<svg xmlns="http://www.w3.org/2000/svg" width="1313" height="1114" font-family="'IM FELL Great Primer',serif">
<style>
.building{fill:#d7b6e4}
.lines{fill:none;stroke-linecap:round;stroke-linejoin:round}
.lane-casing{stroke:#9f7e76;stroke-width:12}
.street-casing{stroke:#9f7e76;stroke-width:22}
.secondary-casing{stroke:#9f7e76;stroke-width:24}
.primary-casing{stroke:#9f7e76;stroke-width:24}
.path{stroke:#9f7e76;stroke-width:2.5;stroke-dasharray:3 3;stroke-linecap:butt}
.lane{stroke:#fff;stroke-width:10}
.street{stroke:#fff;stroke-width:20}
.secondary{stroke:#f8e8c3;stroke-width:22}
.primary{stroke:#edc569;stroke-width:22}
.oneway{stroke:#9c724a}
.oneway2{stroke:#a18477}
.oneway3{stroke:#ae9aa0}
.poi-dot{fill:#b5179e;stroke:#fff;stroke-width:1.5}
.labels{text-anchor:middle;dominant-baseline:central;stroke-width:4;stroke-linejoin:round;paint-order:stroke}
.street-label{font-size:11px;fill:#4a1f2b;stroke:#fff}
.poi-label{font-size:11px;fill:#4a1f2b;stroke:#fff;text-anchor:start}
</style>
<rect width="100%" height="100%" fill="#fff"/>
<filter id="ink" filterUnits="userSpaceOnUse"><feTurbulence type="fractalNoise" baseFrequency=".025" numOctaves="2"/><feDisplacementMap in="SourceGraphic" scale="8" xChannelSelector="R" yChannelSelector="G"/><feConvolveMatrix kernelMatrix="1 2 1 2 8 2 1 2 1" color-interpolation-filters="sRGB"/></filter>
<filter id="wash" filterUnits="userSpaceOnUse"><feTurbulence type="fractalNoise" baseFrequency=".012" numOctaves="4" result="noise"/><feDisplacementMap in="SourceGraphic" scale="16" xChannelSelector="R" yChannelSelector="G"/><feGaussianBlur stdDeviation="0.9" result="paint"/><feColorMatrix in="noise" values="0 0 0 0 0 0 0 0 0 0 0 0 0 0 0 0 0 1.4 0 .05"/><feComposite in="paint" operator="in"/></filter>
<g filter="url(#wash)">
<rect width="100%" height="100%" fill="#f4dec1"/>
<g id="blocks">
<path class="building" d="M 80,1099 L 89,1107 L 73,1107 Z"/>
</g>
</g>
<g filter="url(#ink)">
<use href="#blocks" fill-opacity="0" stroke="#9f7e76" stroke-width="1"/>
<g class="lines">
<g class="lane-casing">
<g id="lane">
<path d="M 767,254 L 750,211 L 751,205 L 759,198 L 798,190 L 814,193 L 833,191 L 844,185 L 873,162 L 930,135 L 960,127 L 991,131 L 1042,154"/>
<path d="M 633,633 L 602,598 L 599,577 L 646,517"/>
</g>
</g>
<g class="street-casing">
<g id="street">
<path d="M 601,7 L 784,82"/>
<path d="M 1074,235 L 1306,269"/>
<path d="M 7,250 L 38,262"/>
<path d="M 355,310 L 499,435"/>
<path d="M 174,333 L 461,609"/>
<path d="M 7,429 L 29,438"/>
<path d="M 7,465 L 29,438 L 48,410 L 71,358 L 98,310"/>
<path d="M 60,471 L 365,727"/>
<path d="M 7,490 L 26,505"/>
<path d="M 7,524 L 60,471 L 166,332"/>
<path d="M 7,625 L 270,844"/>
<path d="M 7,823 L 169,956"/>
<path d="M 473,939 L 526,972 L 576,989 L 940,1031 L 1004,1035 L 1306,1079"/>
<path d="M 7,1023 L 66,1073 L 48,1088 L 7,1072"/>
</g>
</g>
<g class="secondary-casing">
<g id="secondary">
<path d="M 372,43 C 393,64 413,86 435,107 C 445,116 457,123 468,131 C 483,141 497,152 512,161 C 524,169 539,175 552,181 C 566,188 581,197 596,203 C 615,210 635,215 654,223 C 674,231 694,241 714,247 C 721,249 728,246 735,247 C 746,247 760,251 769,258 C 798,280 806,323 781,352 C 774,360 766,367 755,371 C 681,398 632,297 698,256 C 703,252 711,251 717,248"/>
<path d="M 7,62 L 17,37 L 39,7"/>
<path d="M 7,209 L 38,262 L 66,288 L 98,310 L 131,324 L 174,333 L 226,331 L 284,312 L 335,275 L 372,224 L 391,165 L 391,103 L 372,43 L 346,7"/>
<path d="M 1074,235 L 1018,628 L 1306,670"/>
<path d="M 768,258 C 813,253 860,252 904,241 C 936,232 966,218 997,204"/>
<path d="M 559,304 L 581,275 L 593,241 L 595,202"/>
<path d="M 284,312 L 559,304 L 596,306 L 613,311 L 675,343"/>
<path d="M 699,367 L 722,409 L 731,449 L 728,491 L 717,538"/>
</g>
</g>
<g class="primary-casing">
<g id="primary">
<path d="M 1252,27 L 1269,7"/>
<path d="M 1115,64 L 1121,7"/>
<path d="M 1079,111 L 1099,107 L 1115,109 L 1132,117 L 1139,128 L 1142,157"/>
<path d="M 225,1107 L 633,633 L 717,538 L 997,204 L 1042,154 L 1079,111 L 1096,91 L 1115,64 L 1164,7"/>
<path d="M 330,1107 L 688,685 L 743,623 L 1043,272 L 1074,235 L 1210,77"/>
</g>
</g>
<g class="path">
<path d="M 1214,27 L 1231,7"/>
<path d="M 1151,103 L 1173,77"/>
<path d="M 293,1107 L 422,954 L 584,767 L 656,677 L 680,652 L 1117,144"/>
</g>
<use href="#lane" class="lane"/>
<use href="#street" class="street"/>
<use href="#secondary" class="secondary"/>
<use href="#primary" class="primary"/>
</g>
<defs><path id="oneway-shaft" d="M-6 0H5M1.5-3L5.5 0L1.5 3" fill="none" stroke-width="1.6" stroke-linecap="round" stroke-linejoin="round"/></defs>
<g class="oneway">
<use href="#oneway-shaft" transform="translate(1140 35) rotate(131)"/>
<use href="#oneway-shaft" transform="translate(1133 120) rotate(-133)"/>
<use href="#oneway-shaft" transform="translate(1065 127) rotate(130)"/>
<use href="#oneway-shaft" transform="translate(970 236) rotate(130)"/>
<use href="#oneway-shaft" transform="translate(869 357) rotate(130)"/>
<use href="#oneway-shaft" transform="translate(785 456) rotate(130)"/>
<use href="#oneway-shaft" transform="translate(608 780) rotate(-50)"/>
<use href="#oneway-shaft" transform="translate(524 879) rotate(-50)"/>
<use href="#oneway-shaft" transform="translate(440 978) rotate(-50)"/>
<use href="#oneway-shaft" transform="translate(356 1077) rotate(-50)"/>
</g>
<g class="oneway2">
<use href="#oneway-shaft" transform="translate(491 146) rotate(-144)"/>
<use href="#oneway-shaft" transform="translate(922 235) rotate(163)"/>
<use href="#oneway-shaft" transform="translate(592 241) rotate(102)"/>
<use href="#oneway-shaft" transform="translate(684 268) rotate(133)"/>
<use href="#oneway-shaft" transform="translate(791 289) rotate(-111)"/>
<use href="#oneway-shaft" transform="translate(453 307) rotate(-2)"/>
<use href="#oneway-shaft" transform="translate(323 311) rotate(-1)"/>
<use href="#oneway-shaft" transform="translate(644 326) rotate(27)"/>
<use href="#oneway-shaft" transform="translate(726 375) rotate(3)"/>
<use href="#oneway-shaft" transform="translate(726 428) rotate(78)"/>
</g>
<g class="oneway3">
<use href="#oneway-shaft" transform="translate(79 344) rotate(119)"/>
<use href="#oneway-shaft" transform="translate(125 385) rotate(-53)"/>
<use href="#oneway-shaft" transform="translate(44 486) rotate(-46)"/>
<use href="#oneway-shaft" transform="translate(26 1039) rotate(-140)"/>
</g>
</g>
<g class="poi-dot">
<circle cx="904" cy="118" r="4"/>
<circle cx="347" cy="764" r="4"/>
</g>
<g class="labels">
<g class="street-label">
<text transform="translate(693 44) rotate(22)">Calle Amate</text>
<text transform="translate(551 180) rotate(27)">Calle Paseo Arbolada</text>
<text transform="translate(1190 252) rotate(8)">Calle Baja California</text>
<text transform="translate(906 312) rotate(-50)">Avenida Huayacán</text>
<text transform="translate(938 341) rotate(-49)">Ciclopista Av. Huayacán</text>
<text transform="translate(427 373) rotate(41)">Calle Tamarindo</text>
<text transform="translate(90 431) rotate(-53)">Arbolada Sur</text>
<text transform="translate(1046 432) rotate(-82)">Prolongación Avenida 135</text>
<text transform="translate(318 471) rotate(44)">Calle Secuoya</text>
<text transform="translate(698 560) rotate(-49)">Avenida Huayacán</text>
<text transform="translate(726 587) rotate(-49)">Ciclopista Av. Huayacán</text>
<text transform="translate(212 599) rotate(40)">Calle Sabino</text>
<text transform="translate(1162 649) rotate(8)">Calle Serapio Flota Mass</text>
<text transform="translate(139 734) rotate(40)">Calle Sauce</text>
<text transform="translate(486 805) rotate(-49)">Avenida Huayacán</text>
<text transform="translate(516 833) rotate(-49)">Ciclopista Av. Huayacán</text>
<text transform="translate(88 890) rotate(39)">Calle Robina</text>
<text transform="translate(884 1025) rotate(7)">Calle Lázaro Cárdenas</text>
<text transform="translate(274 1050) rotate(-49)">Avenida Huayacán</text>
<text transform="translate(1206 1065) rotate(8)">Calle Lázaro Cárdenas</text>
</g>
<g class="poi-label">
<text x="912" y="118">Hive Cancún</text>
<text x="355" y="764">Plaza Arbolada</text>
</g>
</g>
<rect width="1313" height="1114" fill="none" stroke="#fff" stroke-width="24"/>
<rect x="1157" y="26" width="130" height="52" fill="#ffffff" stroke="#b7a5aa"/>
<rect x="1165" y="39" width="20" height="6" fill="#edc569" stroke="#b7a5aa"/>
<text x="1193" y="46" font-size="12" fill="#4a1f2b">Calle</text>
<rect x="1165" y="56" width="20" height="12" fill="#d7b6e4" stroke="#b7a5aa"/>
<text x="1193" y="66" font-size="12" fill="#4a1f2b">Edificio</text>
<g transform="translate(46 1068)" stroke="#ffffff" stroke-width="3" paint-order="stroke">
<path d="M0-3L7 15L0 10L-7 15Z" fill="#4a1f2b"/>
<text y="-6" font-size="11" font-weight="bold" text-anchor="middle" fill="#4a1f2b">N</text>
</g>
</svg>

· · ·

• Exercise objective
Lines of the listing above that include the string "casing" should each be copied.

• Result
.lane-casing{stroke:#9f7e76;stroke-width:12}
.street-casing{stroke:#9f7e76;stroke-width:22}
.secondary-casing{stroke:#9f7e76;stroke-width:24}
.primary-casing{stroke:#9f7e76;stroke-width:24}
<g class="lane-casing">
<g class="street-casing">
<g class="secondary-casing">
<g class="primary-casing">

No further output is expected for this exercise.